Fons Roger A, Hainsworth Keri R, Michlig Johanna, Jablonski Megan, Czarnecki Michelle L, Weisman Steven J
Medical College of Wisconsin, Department of Anesthesiology, Milwaukee, Wisconsin, USA.
Children's Wisconsin, Wauwatosa, Wisconsin, USA.
Paediatr Anaesth. 2024 May;34(5):438-447. doi: 10.1111/pan.14843. Epub 2024 Jan 30.
Posterior spinal fusion is the most common surgical procedure performed for correction of adolescent idiopathic scoliosis in the United States. Intraoperative methadone has been shown to improve pain control in adult patients undergoing complex spine surgery, and current pediatric studies show encouraging results; however, prospective randomized-controlled trials are lacking in the pediatric literature.
We conducted a single-center double-blind randomized-controlled trial to compare intraoperative use of methadone to morphine in pediatric patients undergoing posterior spinal fusion.

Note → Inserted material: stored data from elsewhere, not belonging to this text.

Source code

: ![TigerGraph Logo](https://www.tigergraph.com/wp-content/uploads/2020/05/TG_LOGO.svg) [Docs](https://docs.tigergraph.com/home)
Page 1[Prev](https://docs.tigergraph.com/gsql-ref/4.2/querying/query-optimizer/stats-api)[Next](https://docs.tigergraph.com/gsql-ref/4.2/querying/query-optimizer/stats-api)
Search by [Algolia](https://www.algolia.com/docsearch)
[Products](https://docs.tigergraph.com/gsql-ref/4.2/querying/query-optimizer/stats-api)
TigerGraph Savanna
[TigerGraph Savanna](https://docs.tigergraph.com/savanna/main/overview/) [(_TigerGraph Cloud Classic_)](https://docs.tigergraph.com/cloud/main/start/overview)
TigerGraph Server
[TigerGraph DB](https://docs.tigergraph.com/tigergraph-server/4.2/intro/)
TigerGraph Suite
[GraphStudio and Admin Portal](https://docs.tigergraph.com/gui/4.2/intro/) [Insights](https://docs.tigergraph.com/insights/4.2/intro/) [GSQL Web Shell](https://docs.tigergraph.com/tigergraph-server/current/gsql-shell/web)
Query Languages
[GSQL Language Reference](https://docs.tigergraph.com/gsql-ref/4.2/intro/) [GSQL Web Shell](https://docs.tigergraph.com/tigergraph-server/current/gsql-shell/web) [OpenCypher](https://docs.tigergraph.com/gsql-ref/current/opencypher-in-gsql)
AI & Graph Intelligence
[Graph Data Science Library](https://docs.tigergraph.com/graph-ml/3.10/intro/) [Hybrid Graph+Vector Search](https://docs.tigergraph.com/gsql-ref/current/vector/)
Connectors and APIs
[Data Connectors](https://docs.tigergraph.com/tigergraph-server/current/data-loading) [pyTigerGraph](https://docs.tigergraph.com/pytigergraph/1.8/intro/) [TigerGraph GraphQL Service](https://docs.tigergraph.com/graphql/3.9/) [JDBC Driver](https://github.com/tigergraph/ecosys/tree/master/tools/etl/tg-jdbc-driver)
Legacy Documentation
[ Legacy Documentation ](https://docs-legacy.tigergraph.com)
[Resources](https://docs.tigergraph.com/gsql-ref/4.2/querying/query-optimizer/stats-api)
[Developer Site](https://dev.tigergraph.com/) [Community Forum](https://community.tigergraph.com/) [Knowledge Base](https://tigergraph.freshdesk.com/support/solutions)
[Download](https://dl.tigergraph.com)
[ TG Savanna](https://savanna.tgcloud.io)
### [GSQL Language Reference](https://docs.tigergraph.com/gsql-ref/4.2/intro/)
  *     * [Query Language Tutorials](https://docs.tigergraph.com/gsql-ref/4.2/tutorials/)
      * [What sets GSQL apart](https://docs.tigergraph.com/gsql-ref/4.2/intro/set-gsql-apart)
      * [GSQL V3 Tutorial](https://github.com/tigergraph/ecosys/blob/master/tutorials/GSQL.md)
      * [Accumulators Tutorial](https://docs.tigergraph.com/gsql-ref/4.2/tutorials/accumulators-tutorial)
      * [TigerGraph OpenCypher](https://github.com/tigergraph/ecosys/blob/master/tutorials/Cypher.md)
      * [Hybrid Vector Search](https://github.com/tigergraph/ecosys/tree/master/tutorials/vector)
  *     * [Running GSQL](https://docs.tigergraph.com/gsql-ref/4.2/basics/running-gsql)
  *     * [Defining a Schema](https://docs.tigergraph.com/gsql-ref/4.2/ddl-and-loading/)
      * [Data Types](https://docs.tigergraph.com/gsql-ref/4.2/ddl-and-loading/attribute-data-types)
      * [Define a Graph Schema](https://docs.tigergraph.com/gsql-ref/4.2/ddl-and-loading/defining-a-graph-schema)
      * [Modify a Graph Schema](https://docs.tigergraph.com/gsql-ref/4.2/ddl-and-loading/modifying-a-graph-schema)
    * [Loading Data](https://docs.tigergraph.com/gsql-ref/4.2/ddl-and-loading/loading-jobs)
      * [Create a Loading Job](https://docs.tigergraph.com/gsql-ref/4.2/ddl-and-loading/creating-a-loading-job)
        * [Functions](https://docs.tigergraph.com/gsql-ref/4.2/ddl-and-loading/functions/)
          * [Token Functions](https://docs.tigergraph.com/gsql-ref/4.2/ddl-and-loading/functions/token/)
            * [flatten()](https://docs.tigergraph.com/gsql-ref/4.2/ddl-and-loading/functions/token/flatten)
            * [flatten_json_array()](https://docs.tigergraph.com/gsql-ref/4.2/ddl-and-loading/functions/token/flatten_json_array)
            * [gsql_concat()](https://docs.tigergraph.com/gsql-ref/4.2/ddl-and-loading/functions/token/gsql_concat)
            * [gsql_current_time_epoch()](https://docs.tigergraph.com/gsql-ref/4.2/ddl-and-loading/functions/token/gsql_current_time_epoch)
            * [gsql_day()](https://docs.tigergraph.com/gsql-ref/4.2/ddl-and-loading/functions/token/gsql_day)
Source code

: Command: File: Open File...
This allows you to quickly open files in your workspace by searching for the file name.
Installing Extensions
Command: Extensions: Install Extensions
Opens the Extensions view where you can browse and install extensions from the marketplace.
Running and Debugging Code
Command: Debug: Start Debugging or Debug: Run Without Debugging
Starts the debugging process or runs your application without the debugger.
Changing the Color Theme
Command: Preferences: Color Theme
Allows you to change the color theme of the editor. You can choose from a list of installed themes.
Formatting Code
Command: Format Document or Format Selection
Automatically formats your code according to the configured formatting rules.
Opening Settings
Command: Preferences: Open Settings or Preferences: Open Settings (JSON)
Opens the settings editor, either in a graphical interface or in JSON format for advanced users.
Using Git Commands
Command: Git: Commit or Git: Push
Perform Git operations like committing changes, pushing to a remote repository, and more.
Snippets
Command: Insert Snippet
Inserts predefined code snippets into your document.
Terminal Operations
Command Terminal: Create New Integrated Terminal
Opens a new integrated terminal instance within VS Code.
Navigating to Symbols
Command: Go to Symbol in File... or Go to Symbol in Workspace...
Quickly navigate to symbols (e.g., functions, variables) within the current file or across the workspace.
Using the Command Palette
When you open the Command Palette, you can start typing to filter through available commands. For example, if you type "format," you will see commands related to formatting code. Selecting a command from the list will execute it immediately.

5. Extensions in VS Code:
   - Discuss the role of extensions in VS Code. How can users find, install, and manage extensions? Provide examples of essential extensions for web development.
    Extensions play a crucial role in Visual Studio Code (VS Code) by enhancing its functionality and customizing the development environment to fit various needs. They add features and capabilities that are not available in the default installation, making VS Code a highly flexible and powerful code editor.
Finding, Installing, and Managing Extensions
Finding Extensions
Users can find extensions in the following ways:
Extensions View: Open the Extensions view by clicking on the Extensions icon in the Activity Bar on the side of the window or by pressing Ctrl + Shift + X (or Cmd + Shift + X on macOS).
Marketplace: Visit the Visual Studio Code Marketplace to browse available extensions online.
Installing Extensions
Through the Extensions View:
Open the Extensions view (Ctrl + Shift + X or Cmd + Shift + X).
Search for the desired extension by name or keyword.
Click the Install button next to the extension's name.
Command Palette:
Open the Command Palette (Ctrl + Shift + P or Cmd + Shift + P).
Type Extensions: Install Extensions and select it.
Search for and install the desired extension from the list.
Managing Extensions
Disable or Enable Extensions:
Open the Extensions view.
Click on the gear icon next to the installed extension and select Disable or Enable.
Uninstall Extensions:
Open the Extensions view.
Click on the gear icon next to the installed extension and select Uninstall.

A total of 47 adolescents undergoing posterior spinal fusion were randomized (stratified by sex) to either a methadone (n = 25) or morphine (n = 22) group. The primary outcome was postoperative opioid consumption. Secondary outcomes included postoperative pain severity, opioid-related side effects, and ratio of patient-controlled analgesia injections: attempts as a behavioral index of uncontrolled pain.
Patients in the methadone group consumed less total opioid postoperatively (median [interquartile range], 0.3 mg/kg [0.1, 0.5]) than patients in the morphine group (0.3 mg/kg [0.2, 0.6]), median difference [95% confidence interval] -0.07 [-0.2 to 0.02]; (p = .026). Despite the lower amount of opioid used postoperatively, pain scores for the methadone group (3.5 [3.0, 4.3]) were not significantly different from those in the morphine group (4.0 [3.2, 5.0]; p = .250). Groups did not differ on opioid-related side effects.
A two-dose intraoperative methadone regimen resulted in decreased opioid consumption compared to morphine. Although the clinical significance of these results may be limited, the analgesic equipoise without increased opioid-related side effects and potential for a lower incidence of chronic pain may tip the balance in favor of routine methadone use for adolescents undergoing posterior spinal fusion.
在美国,后路脊柱融合术是矫正青少年特发性脊柱侧凸最常见的外科手术。术中使用美沙酮已被证明可改善接受复杂脊柱手术的成年患者的疼痛控制,目前的儿科研究也显示出令人鼓舞的结果;然而,儿科文献中缺乏前瞻性随机对照试验。
我们进行了一项单中心双盲随机对照试验,比较在接受后路脊柱融合术的儿科患者中术中使用美沙酮与吗啡的效果。
共有47名接受后路脊柱融合术的青少年(按性别分层)被随机分为美沙酮组(n = 25)或吗啡组(n = 22)。主要结局是术后阿片类药物的消耗量。次要结局包括术后疼痛严重程度、阿片类药物相关副作用以及患者自控镇痛注射次数与尝试次数的比率,以此作为疼痛未得到控制的行为指标。
美沙酮组患者术后总的阿片类药物消耗量(中位数[四分位间距],0.3mg/kg[0.1, 0.5])低于吗啡组(0.3mg/kg[0.2, 0.6]),中位数差异[95%置信区间]为-0.07[-0.2至0.02];(p = 0.026)。尽管术后使用的阿片类药物量较少,但美沙酮组的疼痛评分(3.5[3.0, 4,3])与吗啡组(4.0[3.2, 5.0])相比无显著差异;(p = 0.250)。两组在阿片类药物相关副作用方面无差异。
与吗啡相比,术中使用两剂美沙酮方案可减少阿片类药物的消耗量。尽管这些结果的临床意义可能有限,但在不增加阿片类药物相关副作用且慢性疼痛发生率可能较低的情况下,镇痛效果相当可能使天平倾向于对接受后路脊柱融合术的青少年常规使用美沙酮有利。